Frequent restarting without an obvious cause?

Hi all,

In a nutshell, I’ve had a really stable HA installation for several years now and over the last week it’s started rebooting quite frequently (as in many times a day and even sometimes multiple times in an hour). The system has moments of stability where I think it looks okay and then you’ll interact with it (eg press a switch linked to an automation, open the app etc) and realise it’s gone down again and is rebooting.

At this point I’m a bit stuck as to what next to try to diagnose what is going on so guidance would be greatly appreciated.

Some extra info:

  • HA OS 2024.4 running on an RPI 3 with 1GB of RAM
  • System has been running stable since 2021 without any major dramas
  • System performance is generally pretty stable outside of boot with about 15% CPU usage and 80% memory usage (almost no fluctuation on this).
  • OS is on SD card with data on an external USB SSD.
  • No new devices, integrations etc have been added for many, many months possibly even a year or more.
  • A reboot is a from scratch reboot, not just restarting services, reloading config etc. It fully goes down, drops off the network and then comes back up again from a cold start.

What have I tried?

  • Restore from backup - have rolled back several versions sequentially as the problem persisted from immediately before upgrade through to several versions going back to a recent 2024.4 version that had been very stable for several weeks
  • Changed the SD card - worried my SD card was failing, I installed HA OS onto a brand new SD card and then restored onto that.
  • Changed the RPI - I have many RPI3s so I changed to a new one to test it wasn’t something hardware related
  • Change the power cable - as I wasn’t sure of the cause of the reboot I was concerned the power cable may be dying so changed that out
  • Changed the power source - similar to above.
  • Read through the logs line by line to see if I could observe an error or something but there’s nothing that appears obvious that isn’t “normal” for my logs and installation.

I’ve done each one of these things in isolation to be able to observe the change. I’ve also tried to characterise what the last thing was that happened before I observed a reboot to see if there was something consistent (eg pressing a particular button etc).

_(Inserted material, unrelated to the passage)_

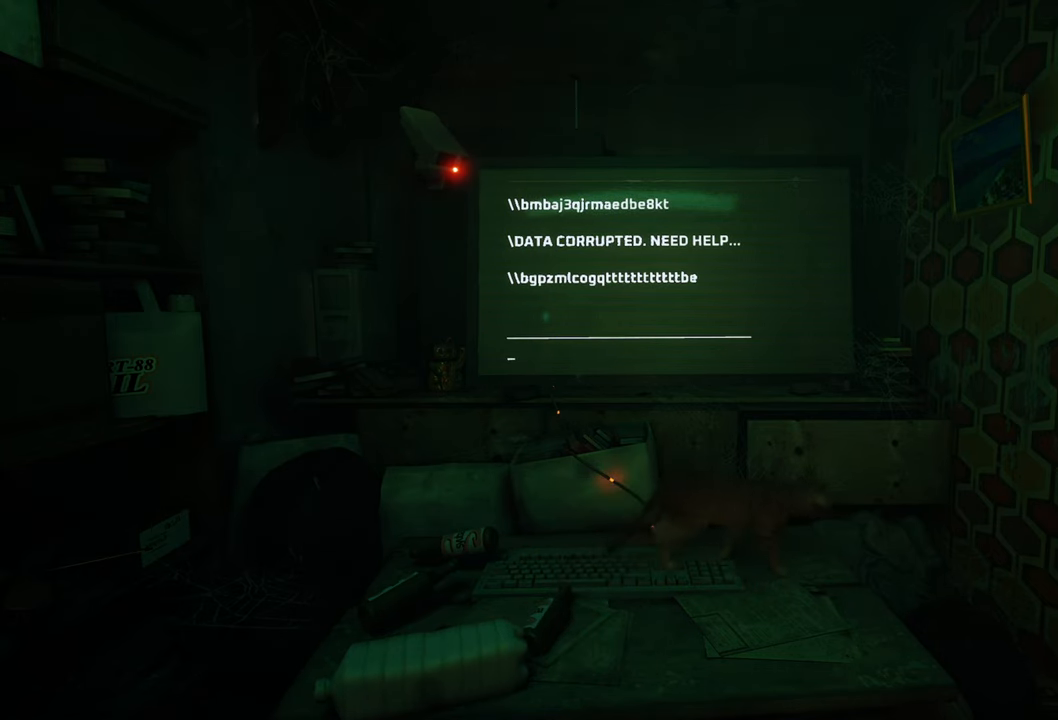
{"buttons": [], "left_stick": "center", "right_stick": "center", "events": [[240, "left_stick", "right"], [480, "left_stick", "center"]]}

The only thing I haven’t yet tried is to run an absolutely fresh install with nothing integrated on my existing device for a period of time to see if that fails. I am not sure yet as to the value of this when I’ve changed the hardware and SD card over… (open to thoughts on that though).

I was hoping someone might have some further thoughts about what I might be able to try that I haven’t done already or other things I might be able to do to diagnose things. It’s amazing that something that was so rock-solid stable that it had disappeared into the background and I barely thought about it has recently consumed so much attention - maybe my install was just feeling a bit unloved… :wink:

It’s probably not Home Assistnat core that is the issue. It is the operating system. What version of HAOS are you using?

12.3 has caused issues for some people.

Try rolling that back to 12.2

I am running 12.3. I’ll give 12.2 a go and see how that performs. Thanks @tom_l

Please report back what you’ve found. I’ve had some of the symptoms referenced in that link, above, along with a memory leak I never had before. I’ve been working through a process-of-elimination approach with no luck so far. Now I’m thinking reverting the OS might be the best next step.

I’ve been procrastinating, knowing I may face another two-day debugging and diagnostic nightmare. But I didn’t notice how many other problems were caused by 12.3.

So I’m pretty sure this was it.

I downgraded from 12.3 to 12.2 yesterday afternoon and as of now the system has been running about 16 hours or so without any reboots / instability etc so I’m quite hopeful.

One thing I’d note for @CaptTom or anyone else that comes across this thread. To downgrade on my system, because of the instability I ended up:

  • Turning on the SSH addon
  • allowing SSH access from port 22 (turn on network and set a port)
  • add a key (or if you’re doing this very temporarily you could just use a password)
  • then SSH in from my laptop to run the command ha os upgrade --version 12.2

If you had a monitor and keyboard attached to your system (I don’t; and it’s in quite an inconvenient location to attach one) then you could do it from the console just as easily.

The reason I needed to do it this way, is because each time I tried to just do this via the web UI, the system would reboot - which then wasted a stack of time going through that whole cycle again. This approach seemed to be more stable as a way to connect.

One thing I’ve noticed since the downgrade is how much faster 12.2 is to get to a fully working home assistant instance. Having watched the boot cycle about 20+ times in the last several days, there’s like an order of magnitude difference in time to usable system (a minute or two versus 10-15 minutes).

2 Likes

Thanks! I’ve always treated the OS update as an afterthought. Until now, it’s always been a non-issue, something to do just to keep current. I’m beginning to think that’s been a mistake.

Maybe I’ll need to do what I do with the HA Core updates; wait a few weeks to see what’s reported as breaking, then block out some time to do a bunch of testing, and to restore if necessary. For now 12.3 is working, but still showing erratic memory utilization. On some of my reboots I also noticed such poor response times that I thought it had locked up.

And, yes, I always use the SSH add-on. Far better than digging the hardware out and hooking up a monitor and keyboard.